Working Dog Diary

Chapter Twenty-Five: The Point

When Bonnie was about eighteen months old, I was out with my family at a Christmas tree lot, when a man approached us to ask us about Luke, our corgi. “Do they make good house dogs?” he wanted to know. Oh yes, we all assured him. They're great little house dogs. Then he wanted to know what kind of a mix our other dog was. When I told him she was a 100% pure working-bred Australian Shepherd, he asked if that kind of dog made a good house pet too. Before I could open my mouth, my whole family chorused “NO!”

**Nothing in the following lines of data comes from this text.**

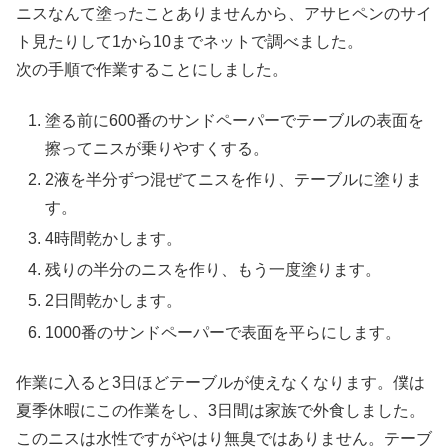
ニスなんて塗ったことありませんから、アサヒペンのサイ
ト見たりして1から10までネットで調べました。
次の手順で作業することにしました。
塗る前に600番のサンドペーパーでテーブルの表面を
擦ってニスが乗りやすくする。
2液を半分ずつ混ぜてニスを作り、テーブルに塗りま
す。
4時間乾かします。
残りの半分のニスを作り、もう一度塗ります。
2日間乾かします。
1000番のサンドペーパーで表面を平らにします。
作業に入ると3日ほどテーブルが使えなくなります。僕は
夏季休暇にこの作業をし、3日間は家族で外食しました。
このニスは水性ですがやはり無臭ではありません。テーブ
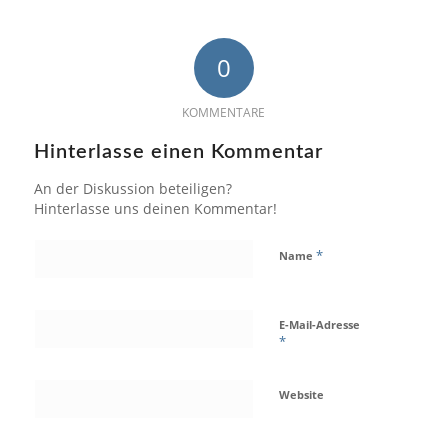
0
KOMMENTARE
Hinterlasse einen Kommentar
An der Diskussion beteiligen?
Hinterlasse uns deinen Kommentar!
*
Name
E-Mail-Adresse
*
Website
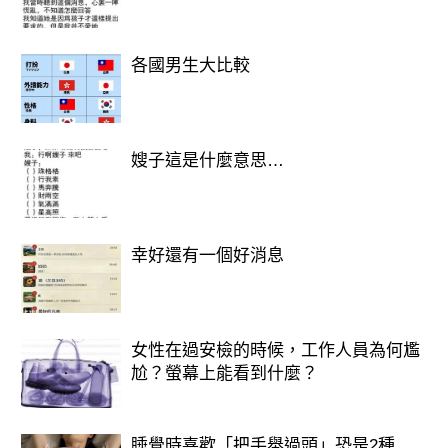
各國男生大比較
嫂子這是什麼意思…
幸好還有一個好消息
想知道財運狀況嗎？免費測驗
女性在過安檢的時候，工作人員為何尷
>>>>
https://lihi.cc/Ozo8m
尬？螢幕上能看到什麼？
睡覺時喜歡「把手舉過頭」恐是2種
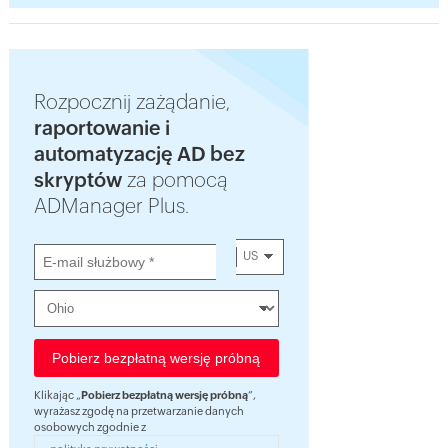
Rozpocznij zażądanie,
raportowanie i
automatyzację AD bez
skryptów
za pomocą
ADManager Plus.
US
Klikając „
Pobierz bezpłatną wersję próbną
”,
wyrażasz zgodę na przetwarzanie danych
osobowych zgodnie z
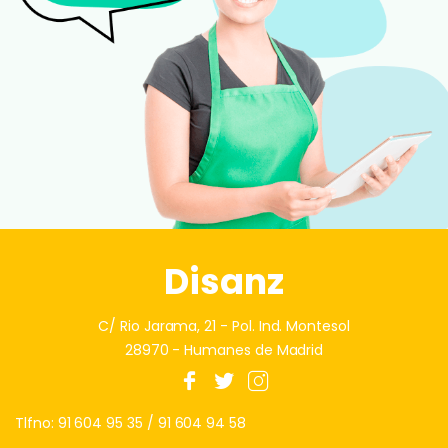
Disanz
C/ Rio Jarama, 21 - Pol. Ind. Montesol
28970 - Humanes de Madrid
Tlfno:
91 604 95 35
/
91 604 94 58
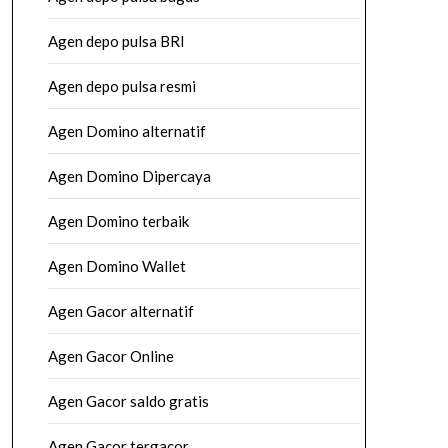
Agen depo pulsa BRI
Agen depo pulsa resmi
Agen Domino alternatif
Agen Domino Dipercaya
Agen Domino terbaik
Agen Domino Wallet
Agen Gacor alternatif
Agen Gacor Online
Agen Gacor saldo gratis
Agen Gacor tergacor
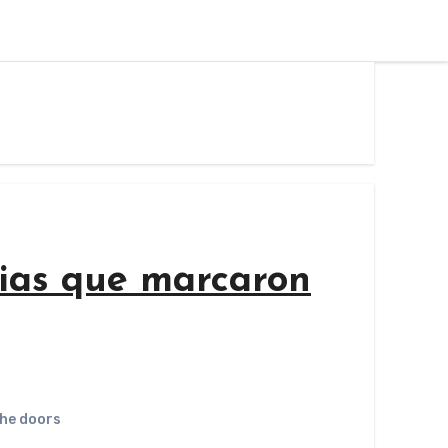
cias que marcaron
he doors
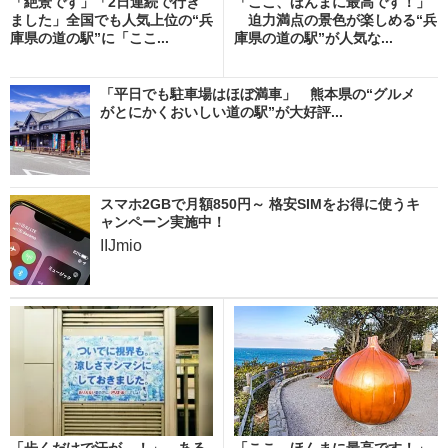
「絶景です」「2日連続で行き
「ここ、ほんまに最高です！」
ました」全国でも人気上位の“兵
迫力満点の景色が楽しめる“兵
庫県の道の駅”に「ここ...
庫県の道の駅”が人気な...
「平日でも駐車場はほぼ満車」 熊本県の“グルメ
がとにかくおいしい道の駅”が大好評...
スマホ2GBで月額850円～ 格安SIMをお得に使うキ
ャンペーン実施中！
IIJmio
「歩くだけで汗が…！」→ある
「ここ、ほんまに最高です！」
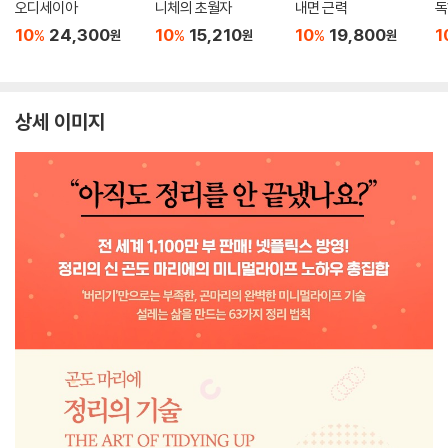
오디세이아
니체의 초월자
내면 근력
독
10
24,300
10
15,210
10
19,800
1
%
%
%
원
원
원
상세 이미지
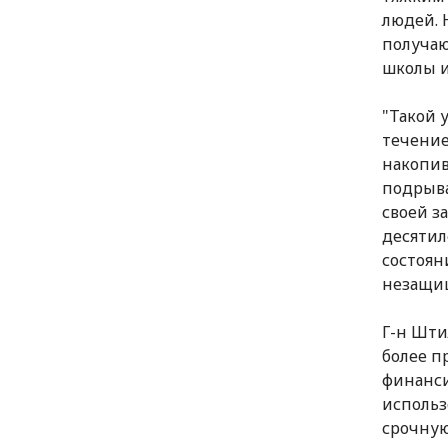
людей. 
получаю
школы и
"Такой 
течение
накопив
подрыва
своей з
десятил
состоян
незащищ
Г-н Шти
более п
финанси
использ
срочную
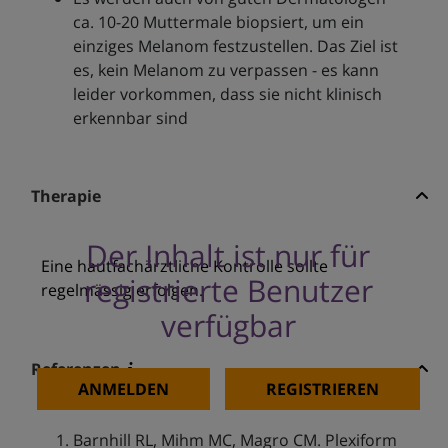
ca. 10-20 Muttermale biopsiert, um ein
einziges Melanom festzustellen. Das Ziel ist
es, kein Melanom zu verpassen - es kann
leider vorkommen, dass sie nicht klinisch
erkennbar sind
Therapie
Der Inhalt ist nur für
Eine hautfachärztliche Kontrolle sollte
registrierte Benutzer
regelmässig erfolgen.
verfügbar
Referenzen
ANMELDEN
REGISTRIEREN
Barnhill RL, Mihm MC, Magro CM. Plexiform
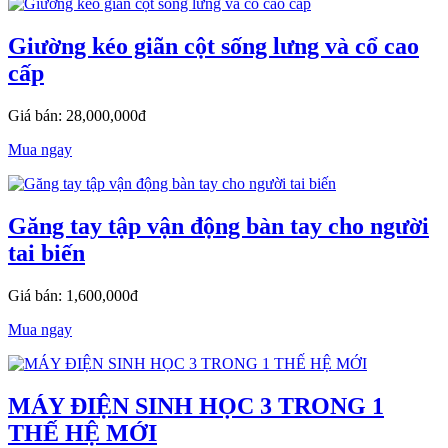
Giường kéo giãn cột sống lưng và cổ cao
cấp
Giá bán: 28,000,000đ
Mua ngay
Găng tay tập vận động bàn tay cho người
tai biến
Giá bán: 1,600,000đ
Mua ngay
MÁY ĐIỆN SINH HỌC 3 TRONG 1
THẾ HỆ MỚI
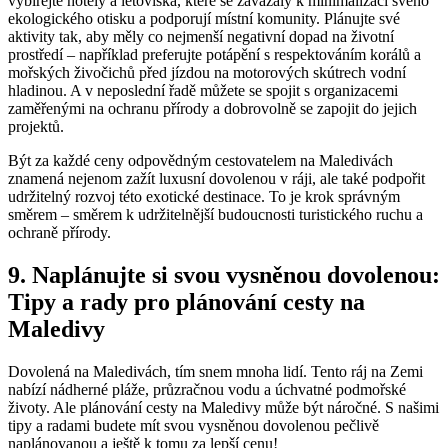
vybírejte hotely⁢ a letoviska, které ‌se​ zavázaly⁢ k ⁣minimalizaci svého
ekologického otisku ​a ‌podporují místní komunity. Plánujte své
aktivity tak, ‌aby měly co nejmenší negativní dopad na životní⁤
prostředí – například preferujte potápění s respektováním korálů a
mořských živočichů před jízdou ⁢na motorových skútrech vodní
hladinou. A v​ neposlední řadě můžete se spojit s organizacemi
zaměřenými ⁤na ochranu⁤ přírody a dobrovolně se ‍zapojit do jejich
projektů.
Být za každé​ ceny odpovědným cestovatelem na ‍Maledivách
znamená⁢ nejenom⁢ zažít luxusní dovolenou v ráji, ale také podpořit
udržitelný rozvoj této exotické destinace.​ To je krok správným
směrem – směrem k udržitelnější budoucnosti turistického ruchu a
ochraně přírody.
9. Naplánujte si svou vysněnou ​dovolenou:
Tipy a rady pro plánování cesty na
Maledivy
Dovolená na Maledivách,‍ tím snem mnoha lidí. Tento ráj na Zemi
nabízí nádherné pláže, průzračnou vodu a úchvatné podmořské
životy. Ale plánování cesty na Maledivy může ‍být ‍náročné. S​ našimi
tipy a radami budete mít svou vysněnou dovolenou pečlivě
naplánovanou a ještě k tomu za lepší cenu!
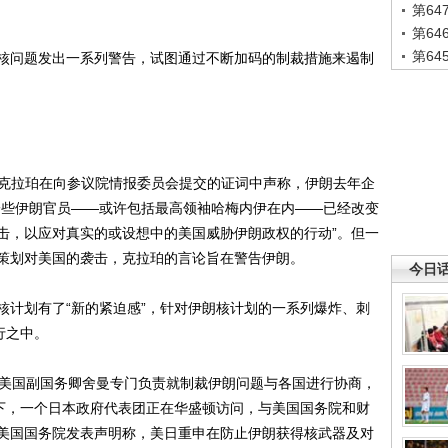
第6
第6
第6
问题发出一系列警告，试图通过不断加码的制裁措施来遏制
克拉珀在向参议院情报委员会提交的证词中声称，伊朗去年企
一些伊朗官员——或许包括最高领袖哈梅内伊在内——已经改变
击，以应对真实的或设想中的美国威胁伊朗政权的行动”。但一
策划对美国的袭击，克拉珀的言论旨在警告伊朗。
今日
计划有了“新的紧迫感”，针对伊朗核计划的一系列爆炸、刺
行之中。
美国副国务卿舍曼专门负责就制裁伊朗问题与各国进行协商，
眼下，一个日本政府代表团正在华盛顿访问，与美国国务院和财
美国国务院发表声明称，美日重申在防止伊朗获得核武器及对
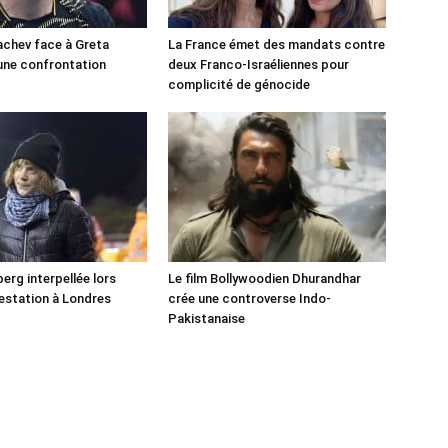
chev face à Greta
La France émet des mandats contre
une confrontation
deux Franco-Israéliennes pour
!
complicité de génocide
erg interpellée lors
Le film Bollywoodien Dhurandhar
estation à Londres
crée une controverse Indo-
Pakistanaise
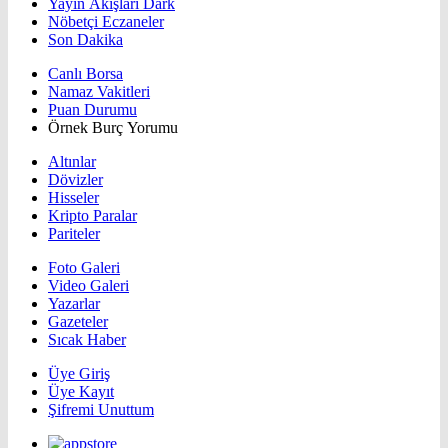
Yayın Akışları Dark
Nöbetçi Eczaneler
Son Dakika
Canlı Borsa
Namaz Vakitleri
Puan Durumu
Örnek Burç Yorumu
Altınlar
Dövizler
Hisseler
Kripto Paralar
Pariteler
Foto Galeri
Video Galeri
Yazarlar
Gazeteler
Sıcak Haber
Üye Giriş
Üye Kayıt
Şifremi Unuttum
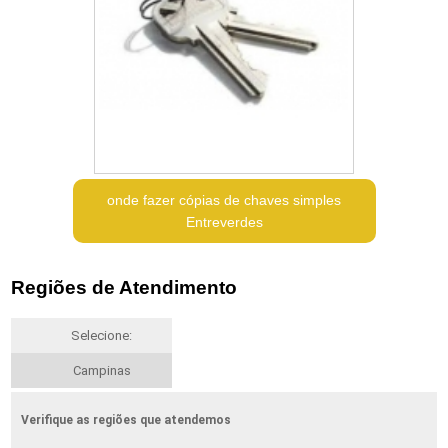
onde fazer cópias de chaves simples
Entreverdes
Regiões de Atendimento
Selecione:
Campinas
Verifique as regiões que atendemos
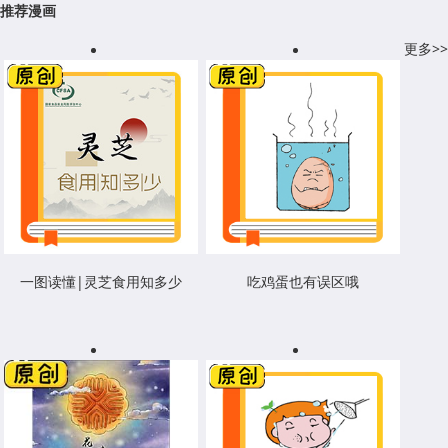
推荐漫画
更多>>
一图读懂|灵芝食用知多少
吃鸡蛋也有误区哦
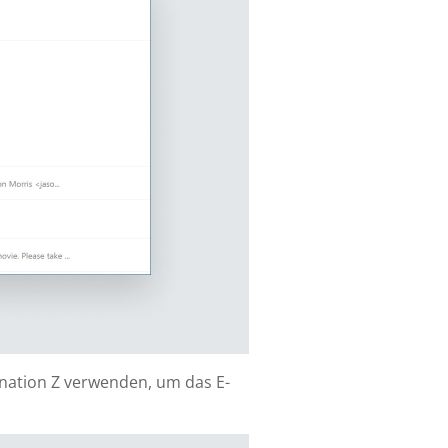
ination Z verwenden, um das E-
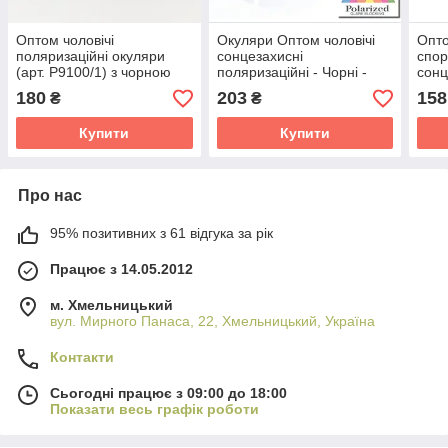
Оптом чоловічі
Окуляри Оптом чоловічі
Опто
поляризаційні окуляри
сонцезахисні
спор
(арт. P9100/1) з чорною
поляризаційні - Чорні -
сонц
оправою
P09036
P19/
180
203
158
₴
₴
Купити
Купити
Про нас
95% позитивних з 61 відгука за рік
Працює з 14.05.2012
м. Хмельницький
вул. Мирного Панаса, 22, Хмельницький, Україна
Контакти
Сьогодні працює з 09:00 до 18:00
Показати весь графік роботи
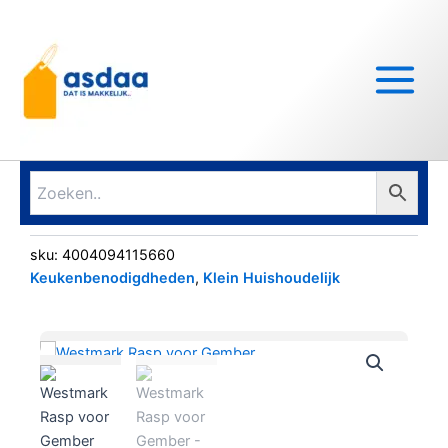
Ga
Main
naar
Menu
de
inhoud
sku:
4004094115660
Keukenbenodigdheden
,
Klein Huishoudelijk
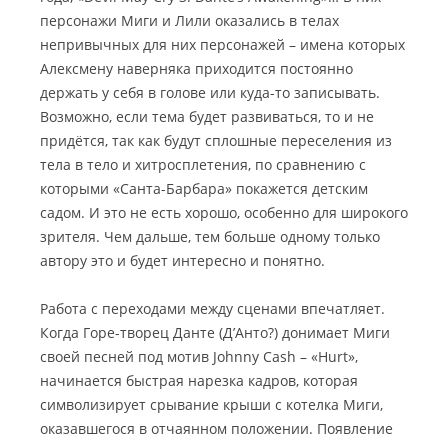
персонажи Миги и Лили оказались в телах
непривычных для них персонажей – имена которых
Алексмену наверняка приходится постоянно
держать у себя в голове или куда-то записывать.
Возможно, если тема будет развиваться, то и не
придётся, так как будут сплошные переселения из
тела в тело и хитросплетения, по сравнению с
которыми «Санта-Барбара» покажется детским
садом. И это не есть хорошо, особенно для широкого
зрителя. Чем дальше, тем больше одному только
автору это и будет интересно и понятно.
Работа с переходами между сценами впечатляет.
Когда Горе-творец Данте (Д’Анто?) донимает Миги
своей песней под мотив Johnny Cash – «Hurt»,
начинается быстрая нарезка кадров, которая
символизирует срывание крыши с котелка Миги,
оказавшегося в отчаянном положении. Появление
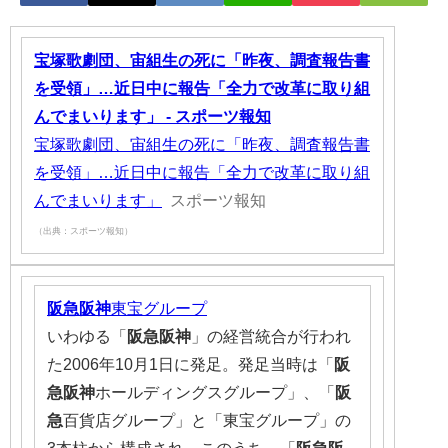
宝塚歌劇団、宙組生の死に「昨夜、調査報告書
を受領」…近日中に報告「全力で改革に取り組
んでまいります」 - スポーツ報知
宝塚歌劇団、宙組生の死に「昨夜、調査報告書
を受領」…近日中に報告「全力で改革に取り組
んでまいります」
スポーツ報知
（出典：スポーツ報知）
阪急阪神
東宝グループ
いわゆる「
阪急阪神
」の経営統合が行われ
た2006年10月1日に発足。発足当時は「
阪
急阪神
ホールディングスグループ」、「
阪
急
百貨店グループ」と「東宝グループ」の
3本柱から構成され、このうち、「
阪急阪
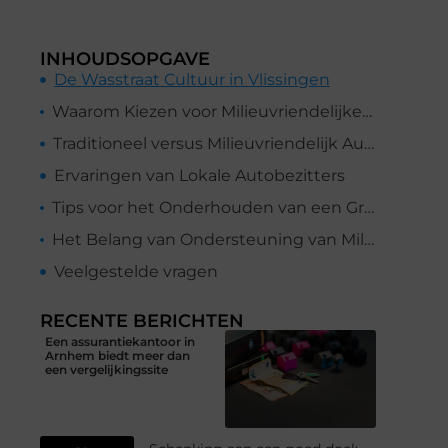
INHOUDSOPGAVE
De Wasstraat Cultuur in Vlissingen
Waarom Kiezen voor Milieuvriendelijke Autowasdiensten?
Traditioneel versus Milieuvriendelijk Autowassen
Ervaringen van Lokale Autobezitters
Tips voor het Onderhouden van een Groen Autowasroutine
Het Belang van Ondersteuning van Milieuvriendelijke Initiatieven
Veelgestelde vragen
RECENTE BERICHTEN
Een assurantiekantoor in
Arnhem biedt meer dan
een vergelijkingssite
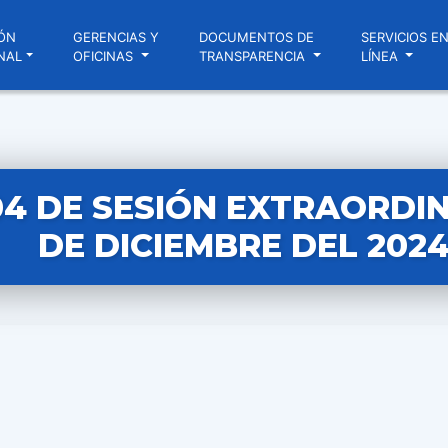
ÓN
GERENCIAS Y
DOCUMENTOS DE
SERVICIOS E
NAL
OFICINAS
TRANSPARENCIA
LÍNEA
04 DE SESIÓN EXTRAORDIN
DE DICIEMBRE DEL 202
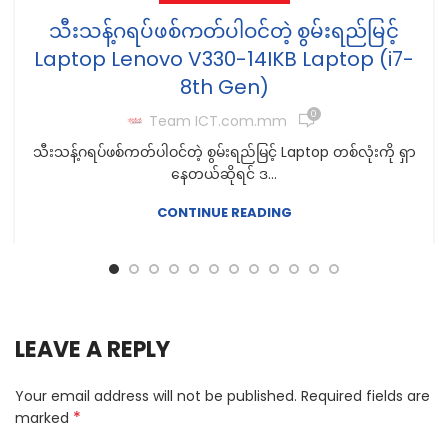
သီးသန့်ဂရပ်ဖစ်ကတ်ပါဝင်တဲ့ စွမ်းရည်မြင့်
Laptop Lenovo V330-14IKB Laptop (i7-
8th Gen)
0
Team ICT.com.mm
သီးသန့်ဂရပ်ဖစ်ကတ်ပါဝင်တဲ့ စွမ်းရည်မြင့် Laptop တစ်လုံးကို ရှာ
နေတယ်ဆိုရင် ဒ...
CONTINUE READING
LEAVE A REPLY
Your email address will not be published.
Required fields are
*
marked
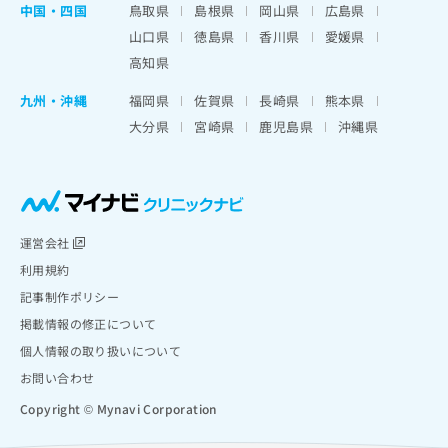
中国・四国
鳥取県
島根県
岡山県
広島県
山口県
徳島県
香川県
愛媛県
高知県
九州・沖縄
福岡県
佐賀県
長崎県
熊本県
大分県
宮崎県
鹿児島県
沖縄県
運営会社
利用規約
記事制作ポリシー
掲載情報の修正について
個人情報の取り扱いについて
お問い合わせ
Copyright © Mynavi Corporation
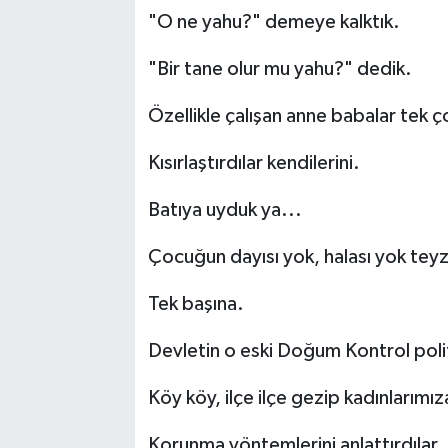
"O ne yahu?" demeye kalktık.
"Bir tane olur mu yahu?" dedik.
Özellikle çalışan anne babalar tek ç
Kısırlaştırdılar kendilerini.
Batıya uyduk ya...
Çocuğun dayısı yok, halası yok tey
Tek başına.
Devletin o eski Doğum Kontrol politik
Köy köy, ilçe ilçe gezip kadınlarımı
Korunma yöntemlerini anlattırdılar.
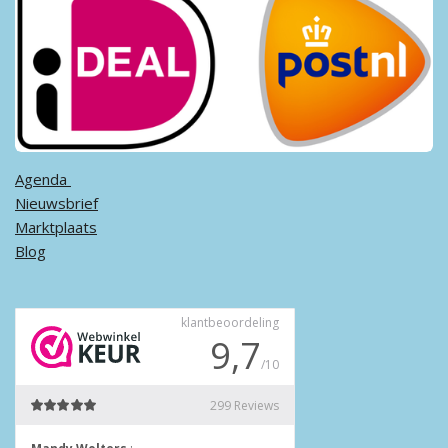
Agenda ​
Nieuwsbrief
Marktplaats
Blog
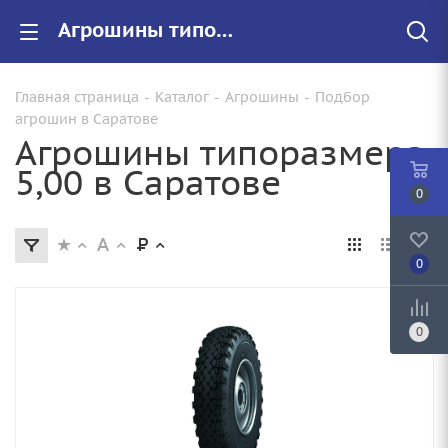
Агрошины типоразмера 5,00 купить в Саратове недорого
Главная страница
-
Каталог
-
Агрошины
-
Подбор
агрошин в Саратове
Агрошины типоразмера
5,00 в Саратове
0
0
0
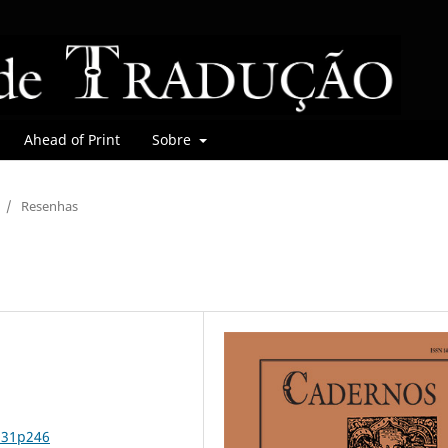
Ahead of Print
Sobre
/
Resenhas
n31p246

I had to admit she wasn't exactly ideal. At that time she was still eating the tassels off knit hats and thought pencils were dog treats. She picked up annoying habits with astonishing rapidity, teased the cat without let-up, and had learned how to open the dogfood closet door, something generations of corgis hadn't figured out. My family did not appreciate her gifts.

The summer Bonnie turned two, we went on a backpacking trip in the high Sierra. The Sierra backcountry is vast and, where we were, nearly empty of human beings. It isn't called the high Sierra for nothing either—we were mostly above nine thousand feet. Since we normally live at the ocean, we all, at one time or another during the trip, suffered from altitude sickness (except Bonnie, who throve). My own bout took place about four days out, hiking across a tilted sheet of granite in blazing sun. This little piece of rock was at least twenty acres in extent, and when we had crossed it previously, we had carefully followed the small cairns or ducks, stacked rocks which marked the otherwise invisible trail. But somehow on the return journey, we lost them.

While the others tried to find the cairns among all the scattered stones, I leaned in the shade of an enormous boulder and felt dizzy and weird. Bonnie happily accompanied the searchers, coming back to check on me periodically. An hour passed, and no one could find anything more than deer trails. Finally I said weakly, “Bonnie, let's go home. Let's just go home.” I don't know exactly what was in my mind, but Bonnie at once leaped up, and trotted without the slightest deviation to the edge of the granite, in a direction no one had thought of, and stood looking back inquiringly. Of course, it was the trail back to camp.

And just recently I was taking my daily walk up to the ridge, when a family of feral pigs trotted across the fire road ahead of me. Bonnie raced up, and as they spooked and ran down hill into the forest, she cut the last piglet out and herded it, squealing and grunting, back down the road toward me. She was thoroughly enjoying herself but I was terrified the momma pig, huge, black as death and twice as ugly, was going to miss her youngster and emerge from the underbrush with a real bad attitude. I yelled at Bonnie to quit and she finally did, not without obvious regret.

These little anecdotes are only to say, what goes into making a useful herding dog is complex and subtle. Bonnie is the brightest dog I've ever had, but more than that, she is precise, indefatigable, intensely curious, endlessly persistent, and constantly poised to be helpful. And, she will try to herd anything with legs, apparently. But I hate to think what she would be like if her life consisted of a daily on-leash walk around the block, and five days a week left alone all day to do nothing, waiting for her family to come home from work and school. Even as it is, with a three mile off lead run every morning, and three to five hours a week of livestock work, she is a very underutilized dog.

In Jean Donaldson's priceless little book about dog training, Culture Clash, she points out that the vast majority of dog owners want their dogs to do almost nothing but be happy to see them when they come home. It is surprising, but a great many dogs succeed in the rather difficult task of doing hardly anything for their whole lives. But Bonnie wouldn't, and neither would most working dogs of any breed.

The sum total of her qualities is a hard thing to describe but now that I've experienced it, I know I'll always recognize it. The point is, she was born to do.